Kur’ân’ın anlattığı üzere Belkıs’ın kraliçeliği döneminde Sebe’ Krallığı’nda yönetim, siyaset, karar alma üslûbu yine istişâre ile idi. (Hüdhüd mektubu götürüp attıktan sonra Sebe’ melikesi Belkıs) müşâvirlerine dedi ki:
“Sebe melikesi (adamlarına) şöyle dedi: “Beyler! Bana çok önemli bir mektup gönderilmiş! Mektup Süleyman’dan gelmekte, rahmân ve rahîm olan Allah’ın adıyla başlamaktadır; ‘Bana üstünlük taslamayın, gelip bana teslim olun’ denilmektedir.” Kraliçe şöyle dedi: “Efendiler! İçinde bulunduğum durum hakkında bana görüşünüzü açıklayın. Sizin görüşünüzü almadan asla bir işe kesin karar vermem.” (en-Neml 27/29-32)
Görüldüğü gibi Kur’ân-ı Kerîm, vahiyden uzak kalan kimselerin de istişâreye başvurduğunu bize bildiriyor.
Konuyla ilgili son cümleleriniz, tavsiyeniz ne olabilir?
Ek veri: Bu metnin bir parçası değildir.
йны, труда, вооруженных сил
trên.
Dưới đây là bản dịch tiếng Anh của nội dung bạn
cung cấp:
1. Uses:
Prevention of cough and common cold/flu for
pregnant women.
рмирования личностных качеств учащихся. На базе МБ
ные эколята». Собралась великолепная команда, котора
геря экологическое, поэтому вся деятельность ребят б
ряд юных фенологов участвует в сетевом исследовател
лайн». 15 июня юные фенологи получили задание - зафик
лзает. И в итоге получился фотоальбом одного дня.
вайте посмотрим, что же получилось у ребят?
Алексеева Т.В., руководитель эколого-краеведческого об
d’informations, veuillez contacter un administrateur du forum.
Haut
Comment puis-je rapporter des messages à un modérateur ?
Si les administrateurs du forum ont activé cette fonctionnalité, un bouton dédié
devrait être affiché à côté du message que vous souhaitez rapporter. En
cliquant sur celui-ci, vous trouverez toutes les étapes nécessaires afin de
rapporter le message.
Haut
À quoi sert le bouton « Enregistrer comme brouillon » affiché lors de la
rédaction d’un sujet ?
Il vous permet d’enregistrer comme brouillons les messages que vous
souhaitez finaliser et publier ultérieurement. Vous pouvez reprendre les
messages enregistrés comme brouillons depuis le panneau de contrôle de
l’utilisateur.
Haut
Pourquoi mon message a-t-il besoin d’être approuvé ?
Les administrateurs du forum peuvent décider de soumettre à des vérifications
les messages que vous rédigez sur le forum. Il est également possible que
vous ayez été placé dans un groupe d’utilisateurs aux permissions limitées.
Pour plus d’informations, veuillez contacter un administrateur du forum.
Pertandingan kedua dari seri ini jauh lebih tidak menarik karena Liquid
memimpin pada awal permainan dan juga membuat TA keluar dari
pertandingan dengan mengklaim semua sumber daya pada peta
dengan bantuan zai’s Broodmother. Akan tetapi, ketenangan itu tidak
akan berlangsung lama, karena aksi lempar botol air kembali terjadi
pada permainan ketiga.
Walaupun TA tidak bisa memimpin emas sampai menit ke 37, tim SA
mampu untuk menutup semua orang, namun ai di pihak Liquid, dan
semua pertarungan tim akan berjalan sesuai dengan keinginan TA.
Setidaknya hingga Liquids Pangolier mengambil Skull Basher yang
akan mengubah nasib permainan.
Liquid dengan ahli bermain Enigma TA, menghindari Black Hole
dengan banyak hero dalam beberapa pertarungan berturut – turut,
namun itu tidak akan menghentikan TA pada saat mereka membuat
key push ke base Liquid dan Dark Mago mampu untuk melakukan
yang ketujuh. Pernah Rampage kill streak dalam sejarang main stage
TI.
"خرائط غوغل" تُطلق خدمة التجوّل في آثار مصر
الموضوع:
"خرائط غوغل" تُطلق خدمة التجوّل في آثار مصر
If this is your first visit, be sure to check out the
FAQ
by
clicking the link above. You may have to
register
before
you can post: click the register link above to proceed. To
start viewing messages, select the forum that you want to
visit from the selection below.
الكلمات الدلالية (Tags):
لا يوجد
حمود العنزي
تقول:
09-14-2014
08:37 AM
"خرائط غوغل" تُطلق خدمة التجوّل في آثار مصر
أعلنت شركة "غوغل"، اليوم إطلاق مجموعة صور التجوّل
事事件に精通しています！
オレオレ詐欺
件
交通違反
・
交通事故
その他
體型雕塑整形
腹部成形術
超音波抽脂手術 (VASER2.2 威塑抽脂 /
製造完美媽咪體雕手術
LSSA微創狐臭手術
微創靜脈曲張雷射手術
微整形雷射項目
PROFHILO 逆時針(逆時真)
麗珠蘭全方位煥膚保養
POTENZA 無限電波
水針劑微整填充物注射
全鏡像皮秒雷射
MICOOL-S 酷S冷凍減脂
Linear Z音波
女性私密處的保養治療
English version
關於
Kur’ân-ı Kerîm, istişârenin önemine genel prensipler niteliğinde işaret etmiştir. Ancak danışmanın teşekkül şeklini toplumsal gelişmelere, zamana ve sosyal ortama bırakmıştır. Bu sebeple istişâre kurulunun teşekkülü ve nitelikleri çağın gelişmelerine bağlı olarak değişebilir. Hz. Peygamber (s.a.v.) ise, temeli Kur’an’da verilmiş olan şûra ilkesinin amelî boyutunu hem yönetimde hem de sosyal hayatında uygulamalarıyla göstermiştir. İslâm’ın erken dönemlerini karakterize eden basit, esnek istişâre şeklinden, hem hayatın sürekli değişim sürecine, hem de Müslüman toplumun tasarladığı ve geliştirdiği yasal işlevlere ve düzenlemelere en iyi şekilde uyacak ayrıntılı, düzenlenmiş ve ileri derecede örgütlenmiş pratiğe geçiş yönünde gayretler artırılmalıdır.